- _EXCERPT TO READ_:
##############################

Mercury Orchestra

MÄGI, TCHAIKOVSKY, RACHMANINOFF

Notes on the composers and the pieces

Piotr Tchaikovsky

Piano Concerto No. 1 in B-Flat Minor, Op. 23 (Second Edition, 1879)

Piotr Ilyich Tchaikovsky (1840–1893) was Russia’s first truly professional composer and the first to achieve fame outside Russia. He was also the link between the Russian school and the Austro-German tradition, paving the way for Glazunov, Miaskovsky, Taneyev, Kallinikov, and others. In his youth, his parents supported his musical interests, but poor employment prospects as a musician induced them to enroll him in St. Petersburg’s School of Jurisprudence to study law. When it was time to begin his studies, the boy’s mother accompanied him to St. Petersburg, where they saw Mikhail Glinka’s Life for the Tsar. After she returned home, loneliness traumatized Piotr, as would her death four years later, but he managed to graduate and take a job as a civil servant. He never forgot Glinka’s opera, though, and the memory induced him to pursue music as well. He studied theory with Nikolai Zaremba, piano and composition with Anton Rubinstein at the Russian Musical Society (RMS, which became the St. Petersburg Conservatory in 1862). After graduation, he taught at the RMS in Moscow and established ties with a group of composers known as the “Mighty Five”: Mily Balakirev, Cesar Cui, Modest Mussorgsky, Nikolai Rimsky-Korsakov, and Alexander Borodin. His first symphony was performed in 1868, but his breakthrough work was Romeo and Juliet (1870, rev. 1880). 

In 1876, Tchaikovsky began a platonic relationship with Nadezhda von Meck, a wealthy widow and supporter of the arts. Von Meck was so impressed with his music that she paid him a yearly stipend until 1890 when financial problems forced her to stop payments and eventually end their relationship. The composer was well enough off financially by then to take care of himself, but the cessation of those payments was an emotional blow.

##############################

- _STUDY QUESTIONS_:
(A) Reproduce the passage of the Tchaikovsky program notes from "In 1876, Tchaikovsky" up to and including "an emotional blow.", switching "stipend" to "allowance".
(B) According to the Tchaikovsky program notes, in what year did the Russian Musical Society become the St. Petersburg Conservatory?
(C) Carry on the program notes on Tchaikovsky from the point at which they stop.
The records bear no relation to the program notes on Tchaikovsky.

##############################

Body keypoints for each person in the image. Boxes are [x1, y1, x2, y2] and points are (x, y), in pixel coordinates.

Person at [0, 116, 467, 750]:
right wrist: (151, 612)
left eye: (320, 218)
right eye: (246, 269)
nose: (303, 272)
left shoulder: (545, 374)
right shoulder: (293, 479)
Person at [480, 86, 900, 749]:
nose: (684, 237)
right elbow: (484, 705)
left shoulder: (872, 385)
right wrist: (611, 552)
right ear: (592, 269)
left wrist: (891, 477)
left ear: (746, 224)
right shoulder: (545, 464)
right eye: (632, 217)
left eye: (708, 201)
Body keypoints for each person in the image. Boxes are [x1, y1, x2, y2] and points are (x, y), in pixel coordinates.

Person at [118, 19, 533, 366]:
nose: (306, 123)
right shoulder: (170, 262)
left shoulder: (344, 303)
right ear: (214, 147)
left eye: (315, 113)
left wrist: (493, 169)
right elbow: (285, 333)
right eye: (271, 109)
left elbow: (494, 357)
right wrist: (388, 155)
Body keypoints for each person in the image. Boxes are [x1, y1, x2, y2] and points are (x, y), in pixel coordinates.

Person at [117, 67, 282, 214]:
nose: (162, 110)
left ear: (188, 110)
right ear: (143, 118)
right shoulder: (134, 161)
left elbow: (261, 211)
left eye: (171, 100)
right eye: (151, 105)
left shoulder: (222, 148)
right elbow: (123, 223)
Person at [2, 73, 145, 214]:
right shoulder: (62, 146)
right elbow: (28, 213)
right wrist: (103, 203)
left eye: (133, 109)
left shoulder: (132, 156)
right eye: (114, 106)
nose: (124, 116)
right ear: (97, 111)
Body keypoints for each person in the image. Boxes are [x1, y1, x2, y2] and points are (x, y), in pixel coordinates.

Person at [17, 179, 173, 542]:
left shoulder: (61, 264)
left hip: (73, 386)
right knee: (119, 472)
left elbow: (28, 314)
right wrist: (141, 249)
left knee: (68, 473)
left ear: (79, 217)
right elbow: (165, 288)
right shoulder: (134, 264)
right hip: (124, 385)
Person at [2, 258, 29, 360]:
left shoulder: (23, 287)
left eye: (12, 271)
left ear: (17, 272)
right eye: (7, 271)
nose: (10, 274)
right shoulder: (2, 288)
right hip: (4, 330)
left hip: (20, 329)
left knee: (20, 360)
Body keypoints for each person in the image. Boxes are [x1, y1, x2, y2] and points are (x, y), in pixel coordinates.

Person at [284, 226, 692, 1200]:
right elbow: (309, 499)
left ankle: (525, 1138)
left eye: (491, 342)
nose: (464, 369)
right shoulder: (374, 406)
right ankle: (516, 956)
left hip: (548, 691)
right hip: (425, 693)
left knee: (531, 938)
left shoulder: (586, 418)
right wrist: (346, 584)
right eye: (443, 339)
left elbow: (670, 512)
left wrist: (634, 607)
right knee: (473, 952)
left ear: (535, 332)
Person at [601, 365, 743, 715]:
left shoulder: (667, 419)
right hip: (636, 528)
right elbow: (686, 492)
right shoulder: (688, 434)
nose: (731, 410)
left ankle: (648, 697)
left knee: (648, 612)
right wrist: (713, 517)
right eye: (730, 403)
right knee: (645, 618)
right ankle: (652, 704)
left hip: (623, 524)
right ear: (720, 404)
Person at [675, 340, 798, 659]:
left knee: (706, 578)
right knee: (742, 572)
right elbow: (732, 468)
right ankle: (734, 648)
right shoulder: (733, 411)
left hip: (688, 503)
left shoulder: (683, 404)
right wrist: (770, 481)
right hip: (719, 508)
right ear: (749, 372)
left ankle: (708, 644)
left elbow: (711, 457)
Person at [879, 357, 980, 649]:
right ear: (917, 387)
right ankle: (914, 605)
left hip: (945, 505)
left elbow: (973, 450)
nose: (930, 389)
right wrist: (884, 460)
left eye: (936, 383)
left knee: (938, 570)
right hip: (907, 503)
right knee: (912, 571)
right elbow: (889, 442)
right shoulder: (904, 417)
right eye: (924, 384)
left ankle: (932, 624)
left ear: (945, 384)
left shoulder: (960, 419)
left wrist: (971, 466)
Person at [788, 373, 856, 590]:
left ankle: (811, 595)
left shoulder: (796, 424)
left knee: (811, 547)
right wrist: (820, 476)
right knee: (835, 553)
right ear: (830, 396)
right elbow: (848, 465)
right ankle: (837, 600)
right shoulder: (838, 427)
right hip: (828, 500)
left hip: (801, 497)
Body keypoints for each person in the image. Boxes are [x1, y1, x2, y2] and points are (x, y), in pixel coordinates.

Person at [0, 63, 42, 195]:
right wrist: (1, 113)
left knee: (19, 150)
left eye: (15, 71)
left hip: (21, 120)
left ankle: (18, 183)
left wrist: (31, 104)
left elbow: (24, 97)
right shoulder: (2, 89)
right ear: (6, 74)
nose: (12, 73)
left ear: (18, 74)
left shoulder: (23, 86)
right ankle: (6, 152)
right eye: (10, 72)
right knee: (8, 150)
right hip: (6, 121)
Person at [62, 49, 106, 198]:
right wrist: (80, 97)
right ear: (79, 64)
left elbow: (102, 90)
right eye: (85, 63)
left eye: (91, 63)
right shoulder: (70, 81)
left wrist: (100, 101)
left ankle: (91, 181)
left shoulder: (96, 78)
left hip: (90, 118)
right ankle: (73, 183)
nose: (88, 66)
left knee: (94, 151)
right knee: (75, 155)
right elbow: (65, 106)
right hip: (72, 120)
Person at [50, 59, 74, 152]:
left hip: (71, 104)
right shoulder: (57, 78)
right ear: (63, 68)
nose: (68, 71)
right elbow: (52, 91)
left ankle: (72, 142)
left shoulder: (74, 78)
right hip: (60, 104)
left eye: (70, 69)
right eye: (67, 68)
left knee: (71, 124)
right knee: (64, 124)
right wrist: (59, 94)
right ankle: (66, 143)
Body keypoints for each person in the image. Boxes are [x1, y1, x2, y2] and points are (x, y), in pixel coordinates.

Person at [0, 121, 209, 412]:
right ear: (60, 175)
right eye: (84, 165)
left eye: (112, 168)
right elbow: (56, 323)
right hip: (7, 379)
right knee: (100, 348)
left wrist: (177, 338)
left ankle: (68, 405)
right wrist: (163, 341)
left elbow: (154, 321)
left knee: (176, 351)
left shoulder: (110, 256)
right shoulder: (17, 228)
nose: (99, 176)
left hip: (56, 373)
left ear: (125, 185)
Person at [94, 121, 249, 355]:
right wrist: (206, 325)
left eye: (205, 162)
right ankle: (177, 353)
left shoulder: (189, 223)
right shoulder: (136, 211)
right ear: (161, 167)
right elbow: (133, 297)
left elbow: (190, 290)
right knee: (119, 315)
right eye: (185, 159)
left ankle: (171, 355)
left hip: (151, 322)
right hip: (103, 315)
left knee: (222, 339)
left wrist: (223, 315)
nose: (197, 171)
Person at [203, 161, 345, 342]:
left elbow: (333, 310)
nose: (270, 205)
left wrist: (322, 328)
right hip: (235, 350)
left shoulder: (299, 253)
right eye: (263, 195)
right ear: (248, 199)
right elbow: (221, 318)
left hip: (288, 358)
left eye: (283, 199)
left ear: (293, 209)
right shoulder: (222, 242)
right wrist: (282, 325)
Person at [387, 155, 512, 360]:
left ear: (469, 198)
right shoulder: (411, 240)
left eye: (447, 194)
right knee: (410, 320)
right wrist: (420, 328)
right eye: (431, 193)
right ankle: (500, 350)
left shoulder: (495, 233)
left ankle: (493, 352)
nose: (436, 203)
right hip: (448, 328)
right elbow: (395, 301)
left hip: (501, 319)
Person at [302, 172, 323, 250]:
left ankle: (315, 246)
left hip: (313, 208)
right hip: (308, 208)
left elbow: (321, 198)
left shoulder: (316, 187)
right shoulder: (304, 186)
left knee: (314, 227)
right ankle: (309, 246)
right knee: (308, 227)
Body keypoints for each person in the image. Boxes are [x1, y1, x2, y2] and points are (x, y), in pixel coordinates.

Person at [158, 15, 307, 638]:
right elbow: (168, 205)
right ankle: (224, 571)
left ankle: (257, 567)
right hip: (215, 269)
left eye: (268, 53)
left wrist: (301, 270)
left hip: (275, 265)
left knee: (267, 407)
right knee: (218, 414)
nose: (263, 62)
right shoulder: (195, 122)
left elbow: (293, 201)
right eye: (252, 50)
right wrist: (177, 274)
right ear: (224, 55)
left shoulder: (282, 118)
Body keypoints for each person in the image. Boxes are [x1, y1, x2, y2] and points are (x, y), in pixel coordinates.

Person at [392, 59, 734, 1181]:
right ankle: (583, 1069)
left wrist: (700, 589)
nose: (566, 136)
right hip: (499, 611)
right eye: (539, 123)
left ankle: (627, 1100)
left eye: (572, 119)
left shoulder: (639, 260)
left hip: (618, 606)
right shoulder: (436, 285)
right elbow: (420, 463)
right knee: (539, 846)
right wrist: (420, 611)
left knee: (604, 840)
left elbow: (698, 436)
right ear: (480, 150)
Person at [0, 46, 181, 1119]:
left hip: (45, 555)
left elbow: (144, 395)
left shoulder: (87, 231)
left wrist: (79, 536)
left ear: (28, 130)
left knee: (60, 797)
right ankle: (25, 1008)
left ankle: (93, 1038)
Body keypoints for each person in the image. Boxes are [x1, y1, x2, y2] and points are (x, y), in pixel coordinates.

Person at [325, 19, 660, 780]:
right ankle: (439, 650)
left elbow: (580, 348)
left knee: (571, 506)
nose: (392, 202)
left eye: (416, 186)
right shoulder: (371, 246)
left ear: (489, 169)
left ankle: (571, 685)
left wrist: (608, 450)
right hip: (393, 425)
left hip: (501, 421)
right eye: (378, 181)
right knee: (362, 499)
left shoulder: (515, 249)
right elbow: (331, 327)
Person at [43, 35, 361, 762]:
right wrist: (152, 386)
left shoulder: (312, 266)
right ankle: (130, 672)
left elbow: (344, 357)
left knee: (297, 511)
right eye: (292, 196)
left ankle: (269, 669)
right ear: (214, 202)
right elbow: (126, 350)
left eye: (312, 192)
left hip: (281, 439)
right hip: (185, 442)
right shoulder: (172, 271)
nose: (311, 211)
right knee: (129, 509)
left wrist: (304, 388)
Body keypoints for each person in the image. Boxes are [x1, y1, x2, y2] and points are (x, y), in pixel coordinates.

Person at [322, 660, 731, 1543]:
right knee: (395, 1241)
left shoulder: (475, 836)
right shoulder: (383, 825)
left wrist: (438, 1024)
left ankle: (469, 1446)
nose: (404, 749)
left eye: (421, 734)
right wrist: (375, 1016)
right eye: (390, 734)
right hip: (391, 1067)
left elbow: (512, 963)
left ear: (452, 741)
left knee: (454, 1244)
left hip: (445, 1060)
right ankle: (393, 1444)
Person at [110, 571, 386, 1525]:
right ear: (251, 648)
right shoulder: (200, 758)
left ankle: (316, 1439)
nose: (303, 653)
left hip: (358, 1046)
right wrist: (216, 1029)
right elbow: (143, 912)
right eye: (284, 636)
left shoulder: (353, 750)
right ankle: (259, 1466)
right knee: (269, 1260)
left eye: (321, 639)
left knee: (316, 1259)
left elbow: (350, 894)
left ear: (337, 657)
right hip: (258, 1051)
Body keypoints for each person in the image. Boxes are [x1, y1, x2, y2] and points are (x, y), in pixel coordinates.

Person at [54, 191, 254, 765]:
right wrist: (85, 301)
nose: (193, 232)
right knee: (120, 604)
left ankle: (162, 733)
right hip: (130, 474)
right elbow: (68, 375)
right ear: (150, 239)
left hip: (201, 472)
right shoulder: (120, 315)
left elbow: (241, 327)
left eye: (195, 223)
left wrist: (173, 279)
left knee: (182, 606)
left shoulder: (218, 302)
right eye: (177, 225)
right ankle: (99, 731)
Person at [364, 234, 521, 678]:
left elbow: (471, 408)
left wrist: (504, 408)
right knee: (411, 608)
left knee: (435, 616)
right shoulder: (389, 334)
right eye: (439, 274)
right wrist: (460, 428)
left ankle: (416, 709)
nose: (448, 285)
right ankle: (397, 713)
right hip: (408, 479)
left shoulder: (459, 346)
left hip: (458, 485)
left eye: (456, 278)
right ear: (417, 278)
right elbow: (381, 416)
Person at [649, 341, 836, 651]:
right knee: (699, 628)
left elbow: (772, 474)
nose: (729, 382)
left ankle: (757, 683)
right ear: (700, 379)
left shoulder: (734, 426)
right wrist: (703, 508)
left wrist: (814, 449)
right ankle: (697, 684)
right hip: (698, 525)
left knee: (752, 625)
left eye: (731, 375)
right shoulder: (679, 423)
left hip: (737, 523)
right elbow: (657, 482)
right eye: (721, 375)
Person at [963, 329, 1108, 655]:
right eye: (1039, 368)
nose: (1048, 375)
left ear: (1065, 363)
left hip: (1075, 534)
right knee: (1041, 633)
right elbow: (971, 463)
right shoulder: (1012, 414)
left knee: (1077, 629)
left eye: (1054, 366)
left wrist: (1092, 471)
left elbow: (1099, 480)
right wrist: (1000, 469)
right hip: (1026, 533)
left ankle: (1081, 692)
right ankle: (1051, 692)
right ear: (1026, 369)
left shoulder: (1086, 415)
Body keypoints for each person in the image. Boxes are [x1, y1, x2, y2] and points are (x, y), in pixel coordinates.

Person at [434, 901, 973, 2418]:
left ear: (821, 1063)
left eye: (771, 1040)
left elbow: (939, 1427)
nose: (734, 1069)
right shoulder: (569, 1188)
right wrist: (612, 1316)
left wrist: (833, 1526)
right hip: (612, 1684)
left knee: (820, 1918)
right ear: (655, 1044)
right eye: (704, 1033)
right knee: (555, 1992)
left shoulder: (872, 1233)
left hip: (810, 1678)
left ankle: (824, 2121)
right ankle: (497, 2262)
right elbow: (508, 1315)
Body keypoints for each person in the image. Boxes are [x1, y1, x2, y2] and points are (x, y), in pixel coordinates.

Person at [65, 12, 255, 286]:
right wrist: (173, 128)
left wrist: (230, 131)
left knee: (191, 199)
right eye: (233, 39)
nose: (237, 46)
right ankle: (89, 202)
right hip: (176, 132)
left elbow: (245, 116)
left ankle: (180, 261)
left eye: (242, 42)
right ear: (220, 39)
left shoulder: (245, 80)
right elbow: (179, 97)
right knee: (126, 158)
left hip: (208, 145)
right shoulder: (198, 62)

##############################

- _RESPONSES IN ORDER_:
(A)
In 1876, Tchaikovsky began a platonic relationship with Nadezhda von Meck, a wealthy widow and supporter of the arts. Von Meck was so impressed with his music that she paid him a yearly allowance until 1890 when financial problems forced her to stop payments and eventually end their relationship. The composer was well enough off financially by then to take care of himself, but the cessation of those payments was an emotional blow.

(B) 1862

(C)
Tchaikovsky was almost certainly homosexual, and the struggle to keep that private probably produced the inner turmoil that comes through in many of his works. His engagement to Belgian soprano Desirée Artot fizzled without serious consequences. In 1877, he married Antonina Miliukova, an unbalanced former student, perhaps hoping the marriage would hide his homosexuality. Their union proved disastrous, however, and he soon fled Russia for Switzerland and Italy. The two were never divorced, and he long feared that Antonina would expose his homosexuality. While away from Russia he finished Eugene Onegin, Symphony No. 4, and the Violin Concerto.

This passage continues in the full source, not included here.